**WORK INSTRUCTION:** A faithful, picture-free copy of the listing below is required.

**AVAILABLE DATA:**
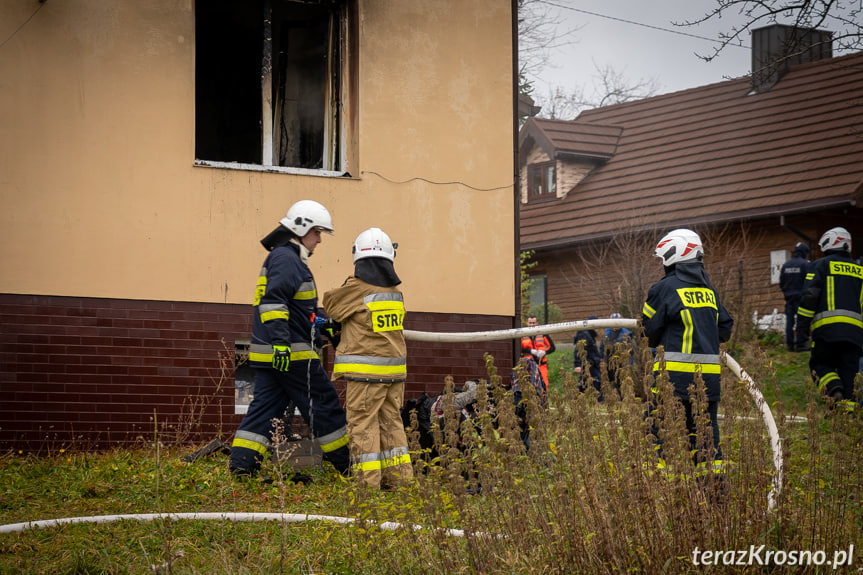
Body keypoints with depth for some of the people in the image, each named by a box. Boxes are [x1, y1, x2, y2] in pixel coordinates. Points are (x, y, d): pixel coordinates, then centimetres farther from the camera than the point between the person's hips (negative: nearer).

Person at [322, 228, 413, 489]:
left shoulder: (355, 289, -12)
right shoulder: (395, 293, 7)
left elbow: (330, 303, 6)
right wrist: (337, 330, 20)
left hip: (366, 370, -6)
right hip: (394, 369, 6)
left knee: (363, 423, -2)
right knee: (390, 422, 14)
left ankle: (367, 482, -4)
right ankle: (398, 476, 16)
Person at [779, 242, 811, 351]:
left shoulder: (786, 265, 11)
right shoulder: (805, 264, -8)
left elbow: (781, 282, 14)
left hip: (789, 297, 6)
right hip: (801, 296, -5)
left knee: (789, 320, 8)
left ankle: (790, 344, 8)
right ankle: (800, 344, -8)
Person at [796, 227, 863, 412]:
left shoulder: (821, 265, 7)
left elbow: (809, 296, -3)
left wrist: (802, 325, 0)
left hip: (827, 328, -4)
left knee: (820, 364, 6)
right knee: (848, 371, 5)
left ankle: (834, 390, -23)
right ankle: (848, 409, -6)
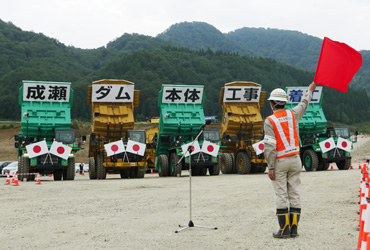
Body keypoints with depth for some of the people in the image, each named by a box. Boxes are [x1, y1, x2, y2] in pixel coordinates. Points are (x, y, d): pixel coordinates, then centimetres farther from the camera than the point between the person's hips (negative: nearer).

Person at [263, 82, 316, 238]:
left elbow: (270, 146, -14)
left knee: (281, 195, -2)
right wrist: (310, 90, 45)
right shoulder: (292, 115, 4)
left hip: (280, 161, -4)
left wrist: (270, 167, -10)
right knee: (294, 193, 5)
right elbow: (303, 105, 26)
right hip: (295, 160, 4)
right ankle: (294, 228, 6)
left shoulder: (270, 121, -9)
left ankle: (284, 229, -4)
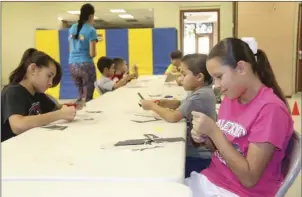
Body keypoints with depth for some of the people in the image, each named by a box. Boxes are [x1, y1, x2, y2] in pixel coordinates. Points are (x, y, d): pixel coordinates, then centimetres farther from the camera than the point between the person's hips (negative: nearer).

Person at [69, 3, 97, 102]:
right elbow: (92, 54, -11)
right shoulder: (91, 30, -8)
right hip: (86, 65, -6)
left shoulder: (72, 28, 11)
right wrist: (94, 52, 9)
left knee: (81, 95, 22)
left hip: (73, 65, 6)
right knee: (87, 97, 4)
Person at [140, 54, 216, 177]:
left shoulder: (201, 96, -24)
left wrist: (152, 106, -13)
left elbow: (173, 117, -27)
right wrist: (162, 103, -1)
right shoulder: (201, 91, 6)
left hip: (199, 157, -9)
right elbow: (180, 104, 18)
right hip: (196, 151, 9)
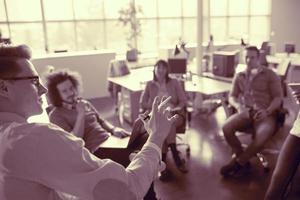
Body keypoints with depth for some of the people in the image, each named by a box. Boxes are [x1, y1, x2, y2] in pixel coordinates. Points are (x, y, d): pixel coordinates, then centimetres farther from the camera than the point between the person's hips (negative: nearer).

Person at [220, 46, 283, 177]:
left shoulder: (270, 75, 7)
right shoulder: (239, 76, 16)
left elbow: (278, 97, 2)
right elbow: (231, 96, 13)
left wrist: (267, 111, -17)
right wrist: (239, 106, -12)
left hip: (265, 114, -3)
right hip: (245, 112, 3)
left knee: (262, 136, -35)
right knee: (226, 128, -28)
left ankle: (238, 163, -12)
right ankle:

**PROBLEM SOLUTION:**
Body keypoints with depth for some of the people in the image, each named by a box. Boxes are [x1, y1, x2, y2] in pixel coordinates. Points are (x, y, d): pixel coordinates, then centimetres farther from the camera than the point between the person's hips (negative: nearer).

Person at [322, 228, 413, 489]:
left shoulder: (355, 289, -12)
right shoulder: (395, 293, 7)
left elbow: (330, 303, 6)
right wrist: (337, 330, 20)
left hip: (366, 370, -6)
right hip: (394, 369, 6)
left knee: (363, 423, -2)
right knee: (390, 422, 14)
left ankle: (367, 482, -4)
right ankle: (398, 476, 16)
Person at [779, 242, 811, 351]:
left shoulder: (786, 265, 11)
right shoulder: (805, 264, -8)
left elbow: (781, 282, 14)
left hip: (789, 297, 6)
right hip: (801, 296, -5)
left knee: (789, 320, 8)
left ankle: (790, 344, 8)
right ankle: (800, 344, -8)
Person at [796, 227, 863, 412]:
left shoulder: (821, 265, 7)
left elbow: (809, 296, -3)
left wrist: (802, 325, 0)
left hip: (827, 328, -4)
left knee: (820, 364, 6)
right knee: (848, 371, 5)
left ankle: (834, 390, -23)
right ankle: (848, 409, -6)
Body keypoints with depth for some of the people in the image, each named by a box. Boxes are [x1, y1, x2, y2] in pixel coordinates. Points are (x, y, d): pixel coordinates, then centimetres farther from the camera than the point between the person's hips (negative: nearer).

Person at [263, 82, 316, 238]:
left elbow: (270, 146, -14)
left knee: (281, 195, -2)
right wrist: (310, 90, 45)
right shoulder: (292, 115, 4)
left hip: (280, 161, -4)
left wrist: (270, 167, -10)
right knee: (294, 193, 5)
right elbow: (303, 105, 26)
right hip: (295, 160, 4)
right ankle: (294, 228, 6)
left shoulder: (270, 121, -9)
left ankle: (284, 229, -4)
Body keypoints with depth for some of the people in the image, each named by a box. Boxes are [x1, y1, x2, y2] in pixel coordinates. Points are (x, y, d): pixel coordinates, then centimetres farther from the camera than the point between the person's hips (negative: nearer).

Person at [69, 3, 97, 102]:
right elbow: (92, 54, -11)
right shoulder: (91, 30, -8)
right hip: (86, 65, -6)
left shoulder: (72, 28, 11)
right wrist: (94, 52, 9)
left knee: (81, 95, 22)
left hip: (73, 65, 6)
right knee: (87, 97, 4)
Person at [140, 54, 216, 177]:
left shoulder: (201, 96, -24)
left wrist: (152, 106, -13)
left elbow: (173, 117, -27)
right wrist: (162, 103, -1)
right shoulder: (201, 91, 6)
left hip: (199, 157, -9)
right elbow: (180, 104, 18)
right hip: (196, 151, 9)
Body keypoints with depth for some of the people in the image, each named by a box. Boxes are [x1, y1, x2, y2] in pixel coordinates. Points are (x, y, d): pixel coordinates, then centimetres farther from the camera than the point between the person's hips (negative: nearer).

Person at [220, 46, 283, 177]:
left shoulder: (270, 75, 7)
right shoulder: (239, 76, 16)
left elbow: (278, 97, 2)
right elbow: (231, 96, 13)
left wrist: (267, 111, -17)
right wrist: (239, 106, -12)
left hip: (265, 114, -3)
right hip: (245, 112, 3)
left knee: (262, 136, -35)
right knee: (226, 128, -28)
left ankle: (238, 163, -12)
right ankle:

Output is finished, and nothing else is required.